Our results confirm the significance of a symmetric environment in high-Q SLR metasurfaces. We estimate that already a modest change of ∼0.003 units in the refractive indices of the super- and substrate (from temperatures 21 to 11 °C) raised the Q-factor of the resonance from 400 to 750. Furthermore, the results show that the spectral properties of SLRs can be efficiently controlled via symmetry breaking in the sample, which is particularly interesting when noting that alternative means of changing the refractive index of the superstrate could be used in a manner similar to the temperature control. An ultrafast alternative could be to utilize Kerr-active materials, making it possible to control the properties of the SLRs by using an external voltage source or by using a control beam of light. For example, a superstrate made of Kerr-active As2S3 chalcogenide glass (n2 = 2 × 10–13 cm2/W) could provide a change of refractive index similar to what was demonstrated here (∼0.003) using a control beam with a moderate 15 GW/cm2 peak intensity. We note that even smaller changes in refractive index profiles would be needed, if one would utilize this/similar approach to modulate narrowband (<1 nm) light sources or could utilize SLRs associated with even higher Q-factors than what the investigated structures exhibited.

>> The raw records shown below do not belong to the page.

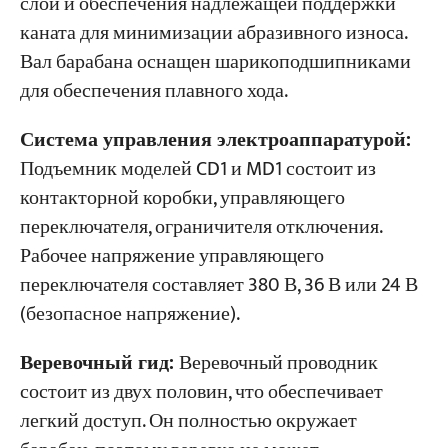
слой и обеспечения надлежащей поддержки
каната для минимизации абразивного износа.
Вал барабана оснащен шарикоподшипниками
для обеспечения плавного хода.
Система управления электроаппаратурой:
Подъемник моделей CD1 и MD1 состоит из
контакторной коробки, управляющего
переключателя, ограничителя отключения.
Рабочее напряжение управляющего
переключателя составляет 380 В, 36 В или 24 В
(безопасное напряжение).
Веревочный гид:
Веревочный проводник
состоит из двух половин, что обеспечивает
легкий доступ. Он полностью окружает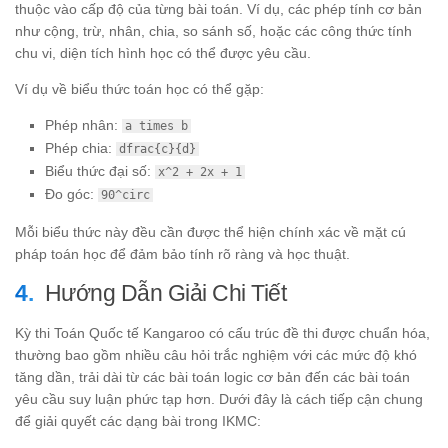
thuộc vào cấp độ của từng bài toán. Ví dụ, các phép tính cơ bản
như cộng, trừ, nhân, chia, so sánh số, hoặc các công thức tính
chu vi, diện tích hình học có thể được yêu cầu.
Ví dụ về biểu thức toán học có thể gặp:
Phép nhân:
a times b
Phép chia:
dfrac{c}{d}
Biểu thức đại số:
x^2 + 2x + 1
Đo góc:
90^circ
Mỗi biểu thức này đều cần được thể hiện chính xác về mặt cú
pháp toán học để đảm bảo tính rõ ràng và học thuật.
Hướng Dẫn Giải Chi Tiết
Kỳ thi Toán Quốc tế Kangaroo có cấu trúc đề thi được chuẩn hóa,
thường bao gồm nhiều câu hỏi trắc nghiệm với các mức độ khó
tăng dần, trải dài từ các bài toán logic cơ bản đến các bài toán
yêu cầu suy luận phức tạp hơn. Dưới đây là cách tiếp cận chung
để giải quyết các dạng bài trong IKMC: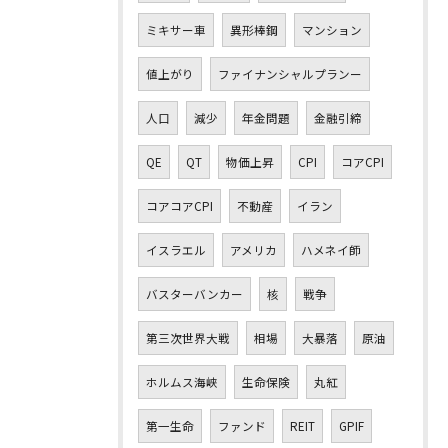
ミキサー車
異形棒鋼
マンション
値上がり
ファイナンシャルプランー
人口
減少
年金問題
金融引締
QE
QT
物価上昇
CPI
コアCPI
コアコアCPI
不動産
イラン
イスラエル
アメリカ
ハメネイ師
バスターバンカー
核
戦争
第三次世界大戦
相場
大暴落
原油
ホルムス海峡
生命保険
丸紅
第一生命
ファンド
REIT
GPIF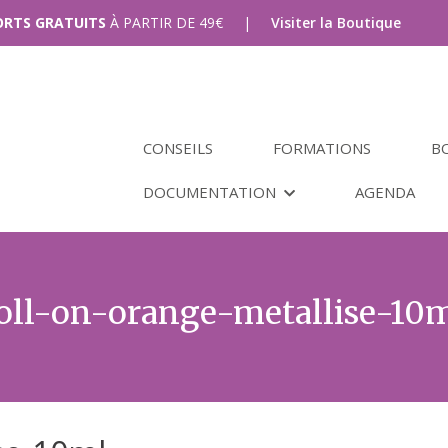
PORTS GRATUITS
À PARTIR DE
49
€
|
Visiter la Boutique
CONSEILS
FORMATIONS
B
DOCUMENTATION
AGENDA
oll-on-orange-metallise-10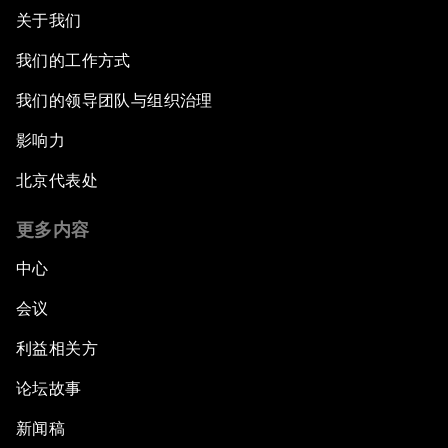
关于我们
我们的工作方式
我们的领导团队与组织治理
影响力
北京代表处
更多内容
中心
会议
利益相关方
论坛故事
新闻稿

To conclude, we have investigated how spectral properties of plasmonic surface lattice resonances can be modified by controlling the ambient temperature of the studied metasurface. Our metasurface consisted of aluminum nanoparticles arranged in a rectangular array on a glass substrate covered by immersion oil. At room temperature, the metasurface exhibited a high quality factor (Q ≈ 400) SLR near 1100 nm. By decreasing the ambient temperature by 10 °C, the SLR peak was slightly red-shifted and the Q-factor was increased to 750. The increased Q-factor is explained by the improved symmetry of the nanoparticle surroundings, resulting from the temperature-dependent refractive index of the overlying immersion oil. Our results show that even slight changes in the refractive indices of the surrounding materials can result in dramatic changes in the SLR properties, simultaneously demonstrating their accurate and reversible tunability.